■ What you will do ■
Take the entries below and write them out exactly, with each picture removed.

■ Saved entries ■
>>>>

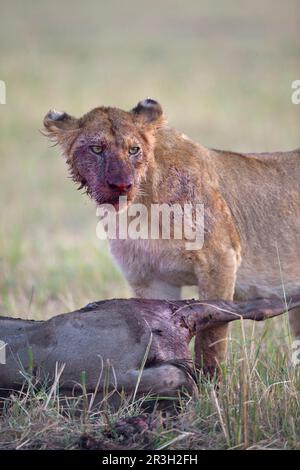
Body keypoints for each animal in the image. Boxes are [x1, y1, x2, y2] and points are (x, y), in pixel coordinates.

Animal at [44, 99, 300, 374]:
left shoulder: (220, 259)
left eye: (134, 150)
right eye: (96, 149)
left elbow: (211, 336)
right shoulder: (150, 278)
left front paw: (209, 383)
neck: (140, 210)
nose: (122, 185)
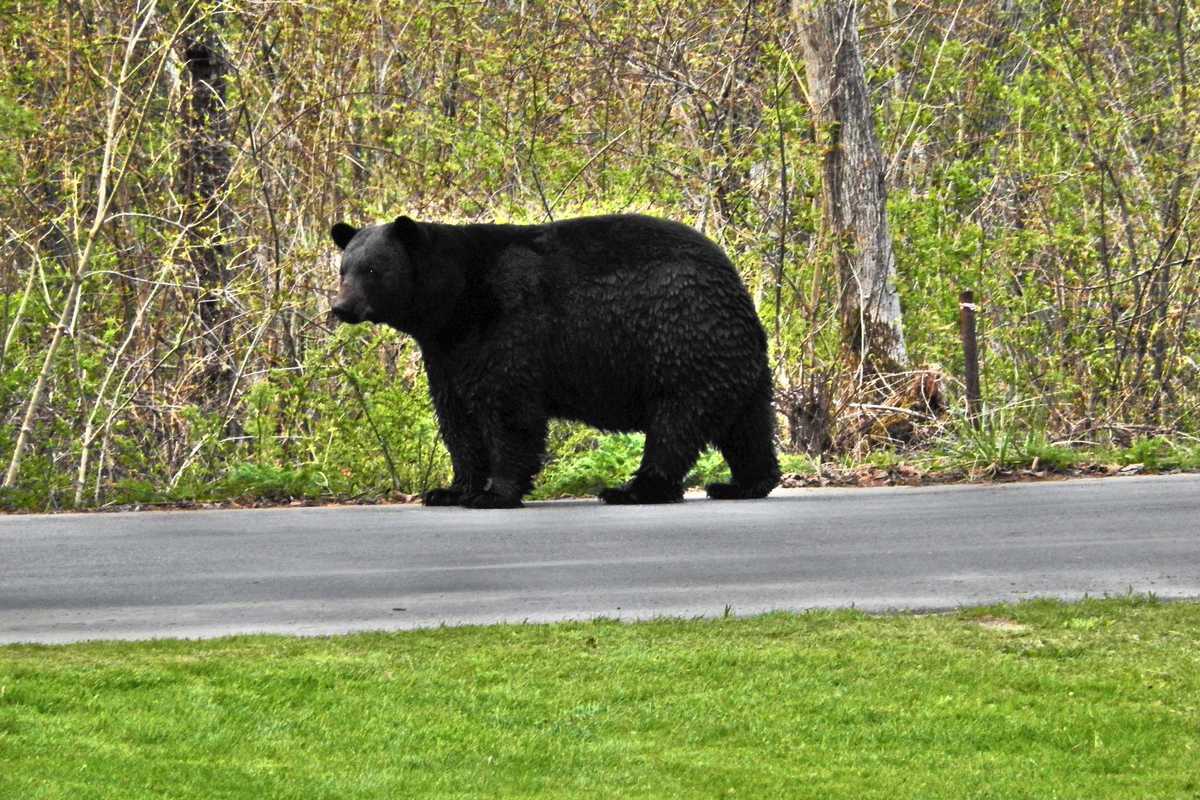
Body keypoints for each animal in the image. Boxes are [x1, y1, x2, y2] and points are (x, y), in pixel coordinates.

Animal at [329, 213, 780, 509]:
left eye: (373, 269)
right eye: (343, 269)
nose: (341, 307)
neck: (455, 305)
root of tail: (735, 287)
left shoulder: (508, 321)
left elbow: (508, 410)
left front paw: (493, 494)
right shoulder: (446, 354)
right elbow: (457, 418)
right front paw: (449, 490)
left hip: (679, 342)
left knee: (675, 425)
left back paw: (633, 490)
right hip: (732, 363)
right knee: (747, 427)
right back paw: (744, 483)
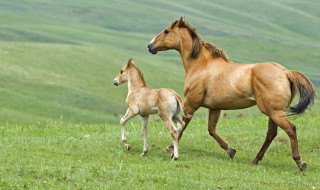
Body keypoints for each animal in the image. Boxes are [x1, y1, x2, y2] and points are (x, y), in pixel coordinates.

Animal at [147, 17, 316, 171]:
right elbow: (211, 130)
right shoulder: (215, 108)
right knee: (271, 133)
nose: (150, 46)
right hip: (273, 112)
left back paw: (300, 162)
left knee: (290, 129)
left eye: (166, 31)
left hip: (274, 112)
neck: (201, 65)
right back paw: (255, 160)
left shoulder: (191, 104)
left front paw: (170, 149)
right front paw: (230, 150)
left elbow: (182, 127)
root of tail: (286, 72)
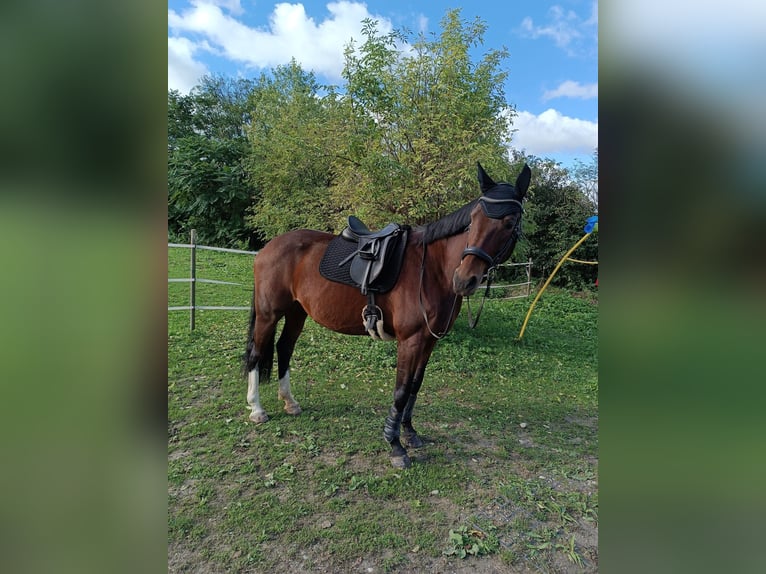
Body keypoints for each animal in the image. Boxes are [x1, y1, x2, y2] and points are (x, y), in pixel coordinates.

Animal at [248, 162, 536, 468]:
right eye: (473, 220)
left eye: (509, 223)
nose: (464, 280)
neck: (432, 269)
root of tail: (268, 247)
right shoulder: (409, 341)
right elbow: (400, 391)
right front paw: (395, 445)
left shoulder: (429, 340)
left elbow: (415, 386)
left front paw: (409, 433)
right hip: (268, 314)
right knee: (256, 353)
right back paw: (256, 409)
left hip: (296, 313)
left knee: (284, 348)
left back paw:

<<<<

■ Output of the exercise ■
Body keypoints for each animal in the image. Boxes are [x1, y1, x2, y2] and points are (x, y), in pixel coordinates.

Animal at [44, 99, 300, 374]:
left shoulder: (220, 259)
left eye: (134, 150)
right eye: (96, 149)
left elbow: (211, 336)
right shoulder: (150, 278)
left front paw: (209, 383)
neck: (140, 210)
nose: (122, 185)
Body keypoints for each animal in the image. Boxes are [x1, y1, x2, y2] and points are (x, y), in pixel coordinates.

Animal at [329, 213, 780, 509]:
left eye: (373, 269)
right eye: (343, 269)
nose: (341, 307)
neck: (455, 305)
root of tail: (735, 287)
left shoulder: (508, 321)
left elbow: (508, 410)
left front paw: (493, 494)
right shoulder: (446, 354)
right elbow: (457, 418)
right front paw: (449, 490)
left hip: (679, 342)
left knee: (675, 425)
left back paw: (633, 490)
right hip: (732, 363)
right knee: (747, 427)
right back paw: (744, 483)
Body keypoints for each animal in the image. Boxes are [x1, y1, x2, y2] and points are (x, y), in pixel coordinates.

Animal at [147, 17, 316, 171]:
right elbow: (211, 130)
right shoulder: (215, 108)
right knee: (271, 133)
nose: (150, 46)
right hip: (273, 112)
left back paw: (300, 162)
left knee: (290, 129)
left eye: (166, 31)
left hip: (274, 112)
neck: (201, 65)
right back paw: (255, 160)
left shoulder: (191, 104)
left front paw: (170, 149)
right front paw: (230, 150)
left elbow: (182, 127)
root of tail: (286, 72)
Body keypoints for each animal in the image. Boxes are [x1, y1, x2, y2] and points are (x, y), in pixel coordinates.

Animal at [248, 162, 536, 468]:
right eye: (473, 220)
left eye: (509, 223)
nose: (464, 280)
neck: (432, 269)
root of tail: (268, 247)
right shoulder: (409, 341)
right elbow: (400, 391)
right front paw: (395, 445)
left shoulder: (429, 340)
left elbow: (415, 386)
left front paw: (409, 433)
right hip: (268, 314)
right knee: (256, 353)
right back paw: (256, 409)
left hip: (296, 313)
left knee: (284, 348)
left back paw:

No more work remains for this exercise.